This count of the indictment is insufficient in that it does not charge that the defendants conspired to receive, buy, conceal, aid in the concealment of the automobile, knowing the same to be unlawfully taken without the consent of the owner. *Page 456
In Hinshaw v. State (1919), 188 Ind. 147, it is held that all the elements of the felony which is the purpose and object of the conspiracy must be alleged so directly and positively that the defendant may know what he has to meet and that the court may readily see what felony is purposed, and know how to limit the evidence. Indictments must be particular and specific enough in their charges that the grand jury may not base an indictment on evidence of one crime and the petit jury base a verdict on evidence of another crime. An indictment must be so plain that an acquittal or conviction can be pleaded in bar of a subsequent prosecution for the same offense.
In State v. McKinstry (1875), 50 Ind. 465, the court held that an indictment under such statute, charging a combination unlawfully to prevent the course of justice, and secure the acquittal of a certain person charged with a criminal offense, is insufficient, though perjury is shown to be the means by which it was proposed to accomplish the purpose.
In Landringham v.

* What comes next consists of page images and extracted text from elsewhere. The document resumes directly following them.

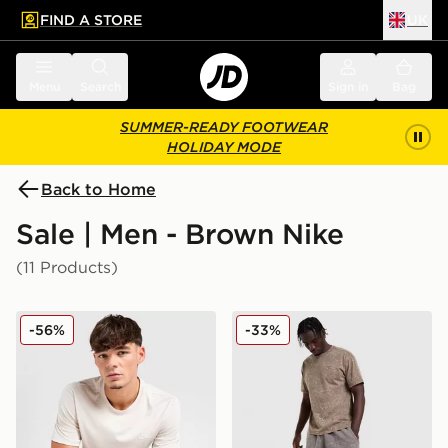
FIND A STORE
UK
 to main content
Skip footer
Menu
Search
Sign in
Bag
SUMMER-READY FOOTWEAR
HOLIDAY MODE
Back to Home
Sale | Men - Brown Nike
(11 Products)
Nike Core T-Shirt
Nike Washed Shorts
-56%
-33%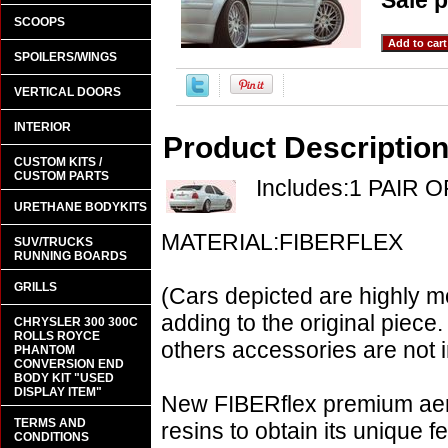
Sale p
SCOOPS
SPOILERS/WINGS
VERTICAL DOORS
INTERIOR
Product Descriptio
CUSTOM KITS /
CUSTOM PARTS
Includes:1 PAIR 
URETHANE BODYKITS
MATERIAL:FIBERFLEX
SUV/TRUCKS
RUNNING BOARDS
GRILLS
(Cars depicted are highly m
adding to the original piece.
CHRYSLER 300 300C
ROLLS ROYCE
others accessories are not i
PHANTOM
CONVERSION END
BODY KIT "USED
DISPLAY ITEM"
New FIBERflex premium aero
TERMS AND
resins to obtain its unique
CONDITIONS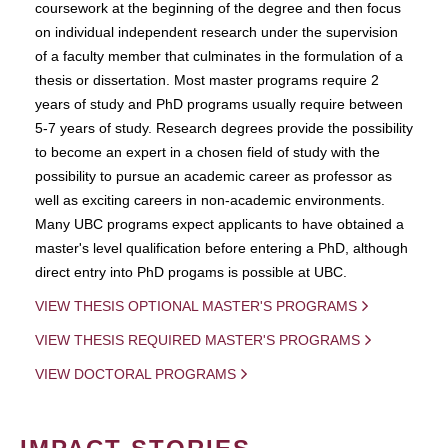
coursework at the beginning of the degree and then focus
on individual independent research under the supervision
of a faculty member that culminates in the formulation of a
thesis or dissertation. Most master programs require 2
years of study and PhD programs usually require between
5-7 years of study. Research degrees provide the possibility
to become an expert in a chosen field of study with the
possibility to pursue an academic career as professor as
well as exciting careers in non-academic environments.
Many UBC programs expect applicants to have obtained a
master's level qualification before entering a PhD, although
direct entry into PhD progams is possible at UBC.
VIEW THESIS OPTIONAL MASTER'S PROGRAMS
VIEW THESIS REQUIRED MASTER'S PROGRAMS
VIEW DOCTORAL PROGRAMS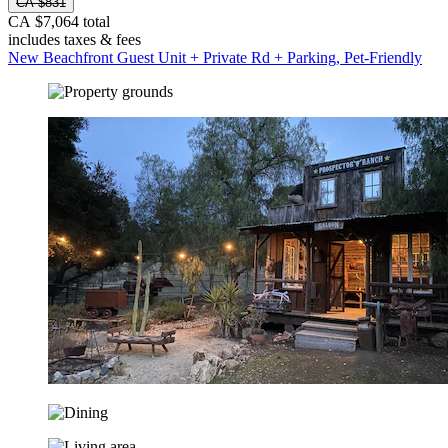
CA $831
CA $7,064 total
includes taxes & fees
New Beachfront Guest Unit + Private Rd + Parking, Pet-Friendly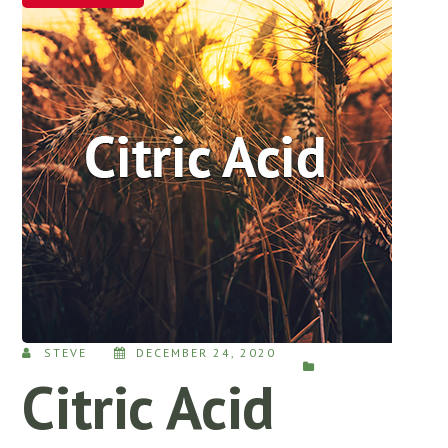
STEVE
DECEMBER 24, 2020
Citric Acid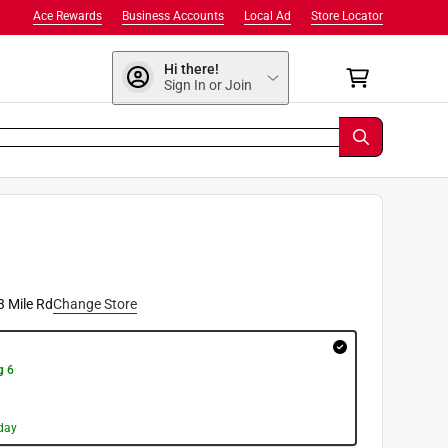
Ace Rewards
Business Accounts
Local Ad
Store Locator
Hi there!
Sign In or Join
3 Mile Rd
Change Store
g 6
day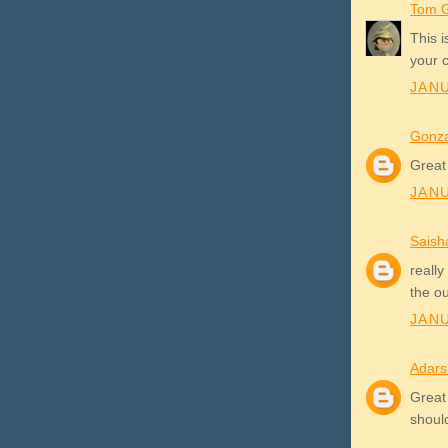
Tom G
This 
your 
JANU
Gonza
Great
JANU
Saish
really
the o
JANU
Adars
Great 
shoul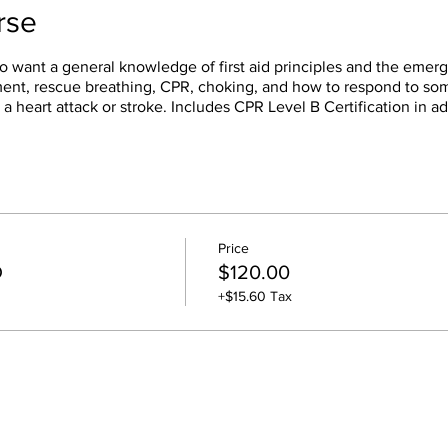
rse
o want a general knowledge of first aid principles and the emerg
sment, rescue breathing, CPR, choking, and how to respond to s
 a heart attack or stroke. Includes CPR Level B Certification in ad
Price
D
$120.00
+$15.60 Tax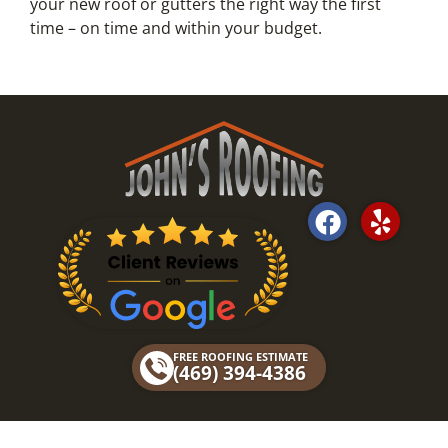
your new roof or gutters the right way the first
time – on time and within your budget.
F
Y
a
e
c
l
e
p
b
o
FREE ROOFING ESTIMATE
o
(469) 394-4386
k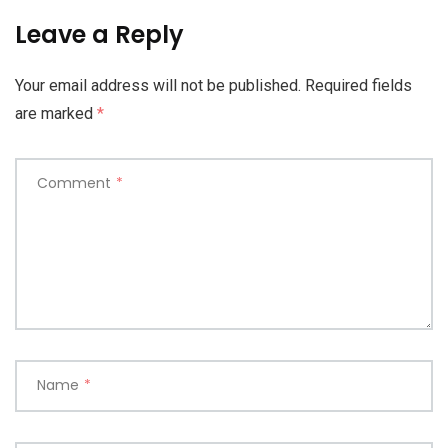
Leave a Reply
Your email address will not be published.
Required fields
are marked
*
Comment
*
Name
*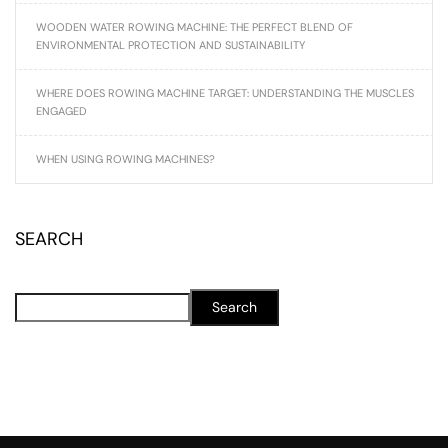
WOODEN WATER ROWING MACHINE: THE PERFECT BLEND OF
ENVIRONMENTAL PROTECTION AND SUSTAINABILITY
WHERE DOES ROWING MACHINE TARGET: UNDERSTANDING THE MUSCLES
ENGAGED
WHEN USING ROWING MACHINES?
SEARCH
Search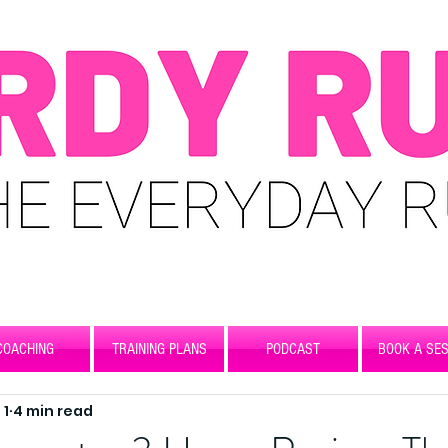
COACHING
TRAINING PLANS
PODCAST
BOOK A SES
 1
4 min read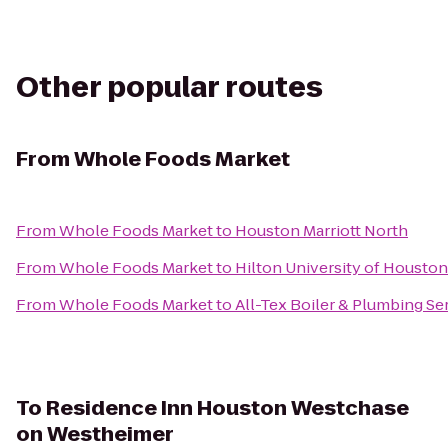
Other popular routes
From
Whole Foods Market
From
Whole Foods Market
to
Houston Marriott North
From
Whole Foods Market
to
Hilton University of Houston
From
Whole Foods Market
to
All-Tex Boiler & Plumbing Ser
To
Residence Inn Houston Westchase
on Westheimer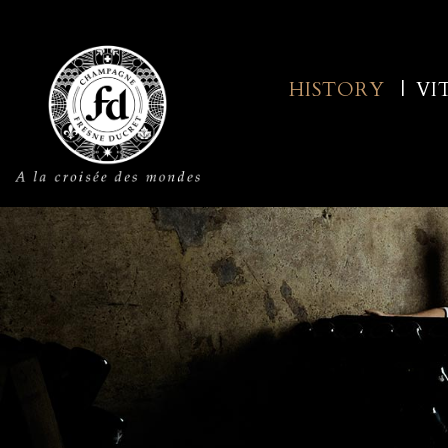
HISTORY
VI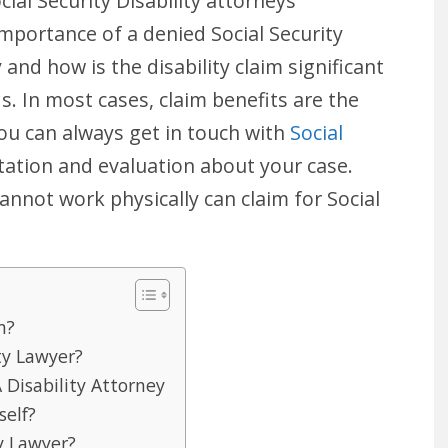
ocial Security Disability attorneys
mportance of a denied Social Security
and how is the disability claim significant
ds. In most cases, claim benefits are the
You can always get in touch with
Social
ation and evaluation about your case.
annot work physically can claim for Social
m?
ty Lawyer?
 Disability Attorney
self?
ty Lawyer?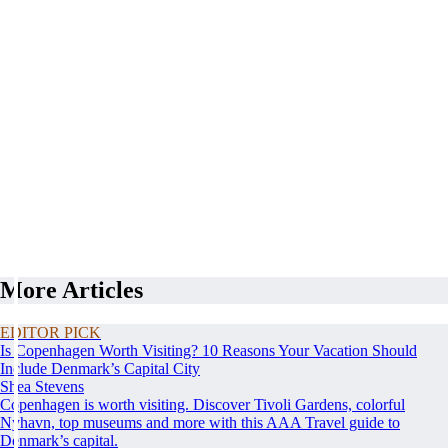
More Articles
EDITOR PICK
Is Copenhagen Worth Visiting? 10 Reasons Your Vacation Should
Include Denmark’s Capital City
Shea Stevens
Copenhagen is worth visiting. Discover Tivoli Gardens, colorful
Nyhavn, top museums and more with this AAA Travel guide to
Denmark’s capital.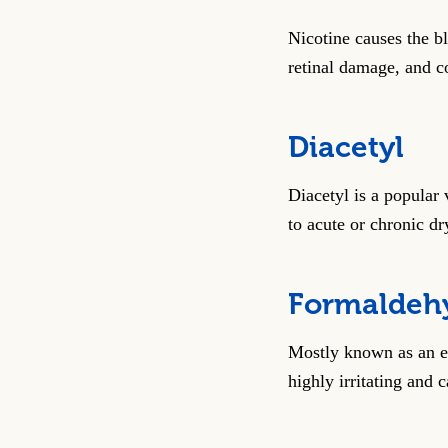
Nicotine causes the bl
retinal damage, and c
Diacetyl
Diacetyl is a popular 
to acute or chronic dr
Formaldeh
Mostly known as an em
highly irritating and 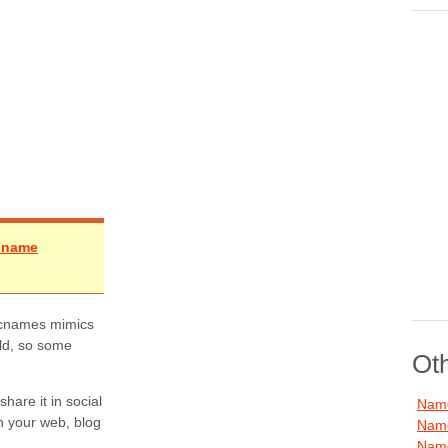
e name
 Picnames mimics
rld, so some
Ot
are it in social
Name
in your web, blog
Name
Name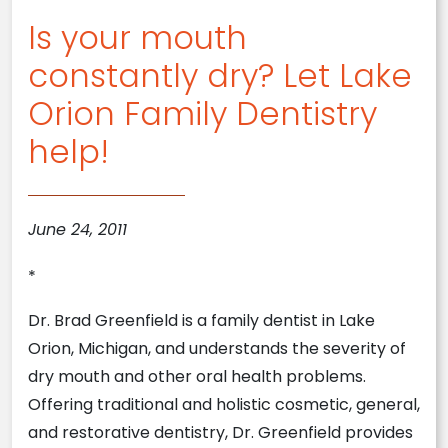
Is your mouth
constantly dry? Let Lake
Orion Family Dentistry
help!
June 24, 2011
*
Dr. Brad Greenfield is a family dentist in Lake
Orion, Michigan, and understands the severity of
dry mouth and other oral health problems.
Offering traditional and holistic cosmetic, general,
and restorative dentistry, Dr. Greenfield provides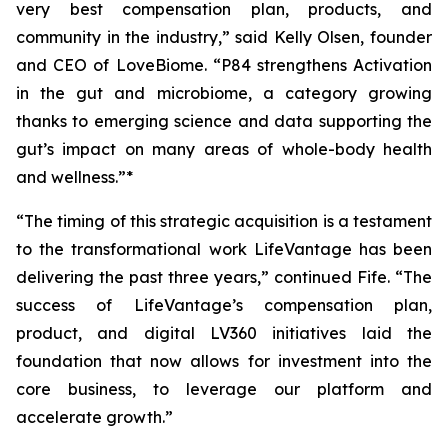
very best compensation plan, products, and
community in the industry,” said Kelly Olsen, founder
and CEO of LoveBiome. “P84 strengthens Activation
in the gut and microbiome, a category growing
thanks to emerging science and data supporting the
gut’s impact on many areas of whole-body health
and wellness.”*
“The timing of this strategic acquisition is a testament
to the transformational work LifeVantage has been
delivering the past three years,” continued Fife. “The
success of LifeVantage’s compensation plan,
product, and digital LV360 initiatives laid the
foundation that now allows for investment into the
core business, to leverage our platform and
accelerate growth.”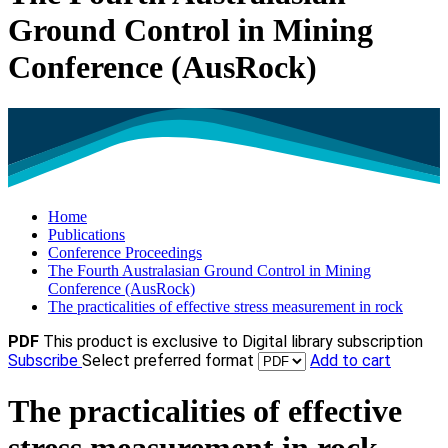
Ground Control in Mining
Conference (AusRock)
Home
Publications
Conference Proceedings
The Fourth Australasian Ground Control in Mining
Conference (AusRock)
The practicalities of effective stress measurement in rock
PDF
This product is exclusive to Digital library subscription
Subscribe
Select preferred format
Add to cart
The practicalities of effective
stress measurement in rock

State (1874), 49 Ind. 186, it is held that the averments of an indictment for combining to commit a robbery should be as specific and full in describing the robbery as in an indictment for that felony and to charge a combining for the purpose of taking from the person forcibly and feloniously is not sufficient, but it is necessary also to allege that it was to be done "by violence" or "putting in fear."
In McLaughlin v. State (1873), 45 Ind. 338, the court held that the legislature has not the power to dispense with such allegations in an indictment as are essential to reasonable particularity and certainty in the description of the offense.
In Williams v. State (1919), 188 Ind. 283, the court said: "This court has consistently held that an indictment, as here in question to be good as against a motion *Page 457 to quash, must not only state facts showing the conspiracy, but also charge the felony with the same particularity as though the accused were to be tried for the felony alone." The crime being a conspiracy to commit a felony the purposed felony must be charged as specifically as though the defendant were on trial for that felony. Williams v. State, supra; Hinshaw v. State, supra;Green v. State (1901), 157 Ind. 101; Barnhart v. State (1900), 154 Ind. 177.
By § 1, Acts 1921 p. 494, supra, the offense of vehicle taking is described and the punishment fixed for the commission of such offense. In order to convict a person of the felony described in this section every essential element of the offense must be alleged and proved. One of the essential elements of the offense is that the taking shall be without the consent of the owner.
This defect in the indictment renders it insufficient to withstand the motion to quash. The motion to quash should be sustained.